Reproduce verbatim the portion of the Beatles passage that begins with the words containing "He felt loyalty" and ends with "he wrote ‘Girl’.".

---------- Passage for review ----------

Perhaps inspired by this dose of early rock’n’roll, the Beatles returned to the studio around 11pm and completed the vocals. Each of the Beatles threw in lines and Yoko Ono and Pattie Harrison helped with the backing. “We just made up the words in the studio,” said Paul. “It’s one of my favourite tracks on the album because it was instantaneous. It’s a good one to dance to.”

John’s opinion, volunteered 12 years later, was par for the course: “It’s a piece of garbage.”

YER BLUES

‘Yer Blues’ was the most despairing song John had written to date, representing an anguished cry to Yoko for help. John felt he was at a crossroads in his life: his career as a performing Beatle was nearly over, his manager was dead and now he was contemplating bringing an end to his marriage.

He felt loyalty to Cynthia and yet he knew that in Yoko he’d met his artistic and intellectual match. She was, he later said, the girl he had always dreamed of meeting; the girl he had imagined when he wrote ‘Girl’.

---------- Listed records ----------

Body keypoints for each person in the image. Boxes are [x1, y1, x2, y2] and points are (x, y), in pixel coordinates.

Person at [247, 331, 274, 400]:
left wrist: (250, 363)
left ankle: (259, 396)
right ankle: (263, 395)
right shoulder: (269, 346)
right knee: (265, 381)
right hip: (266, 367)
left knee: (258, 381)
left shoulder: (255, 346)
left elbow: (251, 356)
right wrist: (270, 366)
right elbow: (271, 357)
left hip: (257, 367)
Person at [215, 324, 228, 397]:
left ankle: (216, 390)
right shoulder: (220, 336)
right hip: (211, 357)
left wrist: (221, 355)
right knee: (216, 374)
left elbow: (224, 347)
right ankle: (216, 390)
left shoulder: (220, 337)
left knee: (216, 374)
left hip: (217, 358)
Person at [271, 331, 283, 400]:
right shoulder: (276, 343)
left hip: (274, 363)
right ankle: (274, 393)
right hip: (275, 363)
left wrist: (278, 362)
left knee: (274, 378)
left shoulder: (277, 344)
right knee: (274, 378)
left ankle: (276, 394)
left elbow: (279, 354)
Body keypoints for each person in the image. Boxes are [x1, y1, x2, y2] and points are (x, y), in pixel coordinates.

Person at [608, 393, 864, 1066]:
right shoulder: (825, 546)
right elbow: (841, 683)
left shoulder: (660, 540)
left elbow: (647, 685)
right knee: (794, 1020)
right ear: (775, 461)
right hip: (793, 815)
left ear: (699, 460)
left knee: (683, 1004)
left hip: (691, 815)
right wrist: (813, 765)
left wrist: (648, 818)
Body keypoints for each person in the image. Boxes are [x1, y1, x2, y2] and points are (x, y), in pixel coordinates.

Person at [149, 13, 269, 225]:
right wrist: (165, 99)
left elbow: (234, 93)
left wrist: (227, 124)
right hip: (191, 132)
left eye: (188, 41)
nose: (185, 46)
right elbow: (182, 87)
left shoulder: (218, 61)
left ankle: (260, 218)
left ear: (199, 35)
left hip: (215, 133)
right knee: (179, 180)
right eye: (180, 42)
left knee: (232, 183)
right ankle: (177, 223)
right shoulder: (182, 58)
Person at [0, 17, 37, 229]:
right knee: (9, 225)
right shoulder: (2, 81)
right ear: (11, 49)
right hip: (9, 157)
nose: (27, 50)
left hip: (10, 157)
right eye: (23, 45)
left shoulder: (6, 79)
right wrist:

----------

## Your response
He felt loyalty to Cynthia and yet he knew that in Yoko he’d met his artistic and intellectual match. She was, he later said, the girl he had always dreamed of meeting; the girl he had imagined when he wrote ‘Girl’.